Collectif pour un Québec sans pauvreté : Virginie Larivière, porte-parole
« Quand le dernier Bilan-Faim nous apprend qu’en 2023, une personne sur dix a eu recours aux services des banques alimentaires au Québec, c’est le gouvernement lui-même qui devrait tirer la sonnette d’alarme. Des gens n’arrivent pas à manger à leur faim au Québec. Cela devrait devenir une priorité nationale. Ce ne sont pas un financement accru des banques alimentaires ou des appels à la charité qui régleront le problème. Ce ne sont pas non plus de nouvelles aides ponctuelles, qui ne font que freiner momentanément l’appauvrissement des gens, sans leur permettre d’améliorer leurs conditions de vie.
« Il faut reconnaître que les nombreuses crises qui secouent le Québec - logement, itinérance, insécurité alimentaire - ont un dénominateur commun : l’insuffisance de revenu. Les personnes en situation de pauvreté doivent être mieux soutenues, dès maintenant. Pourquoi tolérer que la majorité des personnes assistées sociales, par exemple, reçoivent de l’État à peine de quoi couvrir la moitié de leurs besoins de base ? Pourquoi une telle négation de leurs droits ?

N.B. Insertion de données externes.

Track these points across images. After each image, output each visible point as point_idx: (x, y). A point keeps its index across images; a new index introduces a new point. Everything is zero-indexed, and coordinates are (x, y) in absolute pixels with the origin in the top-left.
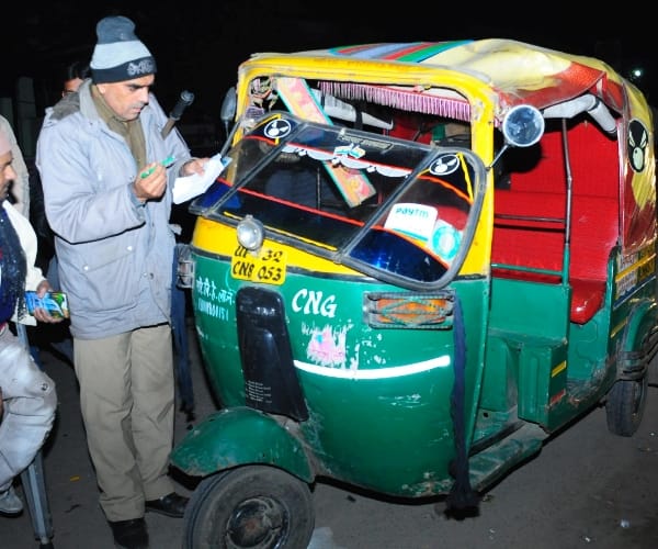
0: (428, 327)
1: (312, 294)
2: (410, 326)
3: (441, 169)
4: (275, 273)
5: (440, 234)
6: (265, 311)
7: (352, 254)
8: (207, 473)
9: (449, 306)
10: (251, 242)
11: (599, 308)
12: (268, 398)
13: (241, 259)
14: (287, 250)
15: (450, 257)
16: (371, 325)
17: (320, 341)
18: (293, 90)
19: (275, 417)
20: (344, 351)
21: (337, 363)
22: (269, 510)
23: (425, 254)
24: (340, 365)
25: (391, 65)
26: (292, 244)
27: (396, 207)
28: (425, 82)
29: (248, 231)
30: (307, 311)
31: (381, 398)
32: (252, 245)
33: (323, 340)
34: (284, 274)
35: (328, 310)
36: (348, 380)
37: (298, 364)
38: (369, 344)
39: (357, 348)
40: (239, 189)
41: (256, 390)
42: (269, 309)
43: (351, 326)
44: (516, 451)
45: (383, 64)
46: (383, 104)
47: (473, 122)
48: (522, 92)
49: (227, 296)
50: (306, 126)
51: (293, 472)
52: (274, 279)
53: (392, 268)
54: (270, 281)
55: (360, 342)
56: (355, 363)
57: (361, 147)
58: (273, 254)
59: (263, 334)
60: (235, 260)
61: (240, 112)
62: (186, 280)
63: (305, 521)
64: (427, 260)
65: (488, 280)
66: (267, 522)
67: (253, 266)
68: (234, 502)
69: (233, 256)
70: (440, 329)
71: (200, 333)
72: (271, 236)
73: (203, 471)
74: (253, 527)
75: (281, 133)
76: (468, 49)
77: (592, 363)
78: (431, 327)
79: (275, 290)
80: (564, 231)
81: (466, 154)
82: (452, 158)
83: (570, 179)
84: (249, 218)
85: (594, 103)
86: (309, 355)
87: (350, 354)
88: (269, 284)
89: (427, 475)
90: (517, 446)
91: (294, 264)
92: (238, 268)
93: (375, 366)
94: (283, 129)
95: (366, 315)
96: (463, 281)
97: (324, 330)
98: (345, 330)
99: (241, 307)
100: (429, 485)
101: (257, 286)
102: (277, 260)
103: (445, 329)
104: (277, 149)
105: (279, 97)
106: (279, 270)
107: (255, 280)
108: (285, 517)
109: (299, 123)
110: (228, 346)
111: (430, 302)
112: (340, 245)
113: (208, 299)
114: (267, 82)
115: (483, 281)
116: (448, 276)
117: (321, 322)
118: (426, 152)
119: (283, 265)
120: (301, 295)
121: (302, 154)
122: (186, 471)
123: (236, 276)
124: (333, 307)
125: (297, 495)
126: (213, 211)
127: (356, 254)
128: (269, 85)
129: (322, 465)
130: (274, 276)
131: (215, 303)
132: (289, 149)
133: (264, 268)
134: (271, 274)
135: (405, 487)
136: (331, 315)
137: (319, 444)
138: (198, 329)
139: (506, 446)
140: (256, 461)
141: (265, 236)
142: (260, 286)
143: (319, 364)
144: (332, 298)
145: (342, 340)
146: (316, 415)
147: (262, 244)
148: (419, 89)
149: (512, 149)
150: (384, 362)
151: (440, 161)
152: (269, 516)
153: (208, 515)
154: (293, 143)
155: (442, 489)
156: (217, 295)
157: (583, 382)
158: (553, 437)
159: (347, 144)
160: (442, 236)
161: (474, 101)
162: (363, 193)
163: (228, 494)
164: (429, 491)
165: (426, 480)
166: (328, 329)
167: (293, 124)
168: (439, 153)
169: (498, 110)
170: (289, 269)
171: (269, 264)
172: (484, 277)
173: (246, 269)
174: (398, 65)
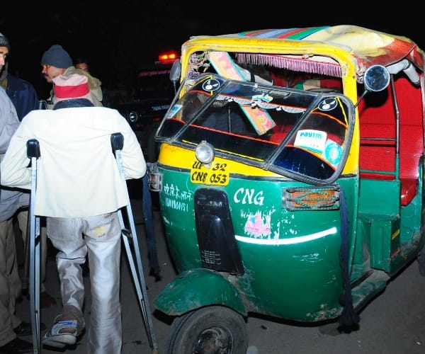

« L’augmentation du revenu des personnes en situation de pauvreté peut évidemment passer par la hausse du montant des prestations d’assistance sociale, mais aussi par celle du salaire minimum ou du crédit d’impôt pour solidarité, ou même par l’élargissement du crédit d’impôt pour soutien aux aîné.es à l’ensemble des aîné.es. Il est de la responsabilité du gouvernement d’assurer au minimum la couverture des besoins de base. C’est une simple question de respect de la dignité et des droits des personnes en situation de pauvreté. »
Conclusion
En terminant, le Collectif pour un Québec sans pauvreté, le FRAPRU et le RAPSIM ont tenu à rappeler que de simplement répondre à quelques urgences ne réglera pas les problèmes. Le gouvernement doit selon eux s’assurer que les mesures annoncées lors la mise à jour économique contribueront durablement à lutter contre la pauvreté et l’appauvrissement. Et il ne s’agit là que d’une première étape.
Au-delà de la mise à jour économique, le gouvernement doit déjà penser au prochain budget et au 4e plan de lutte contre la pauvreté, qui est attendu en 2024. Voilà une belle occasion de doter le Québec d’un plan d’action cohérent et ambitieux, qui visera la sortie de la pauvreté de l’ensemble de la population.
Pour sa part, le Plan d’action gouvernemental en habitation attendu incessamment devra absolument contenir des mesures structurantes comme le financement suffisant et pluriannuel du logement social, incluant celui d’un programme d’habitations à loyer modique pour répondre aux besoins des locataires les plus pauvres, soutiennent les trois organisations qui espèrent une cohérence avec les objectifs du plan de lutte contre la pauvreté et ceux de la Politique nationale de lutte à l’itinérance.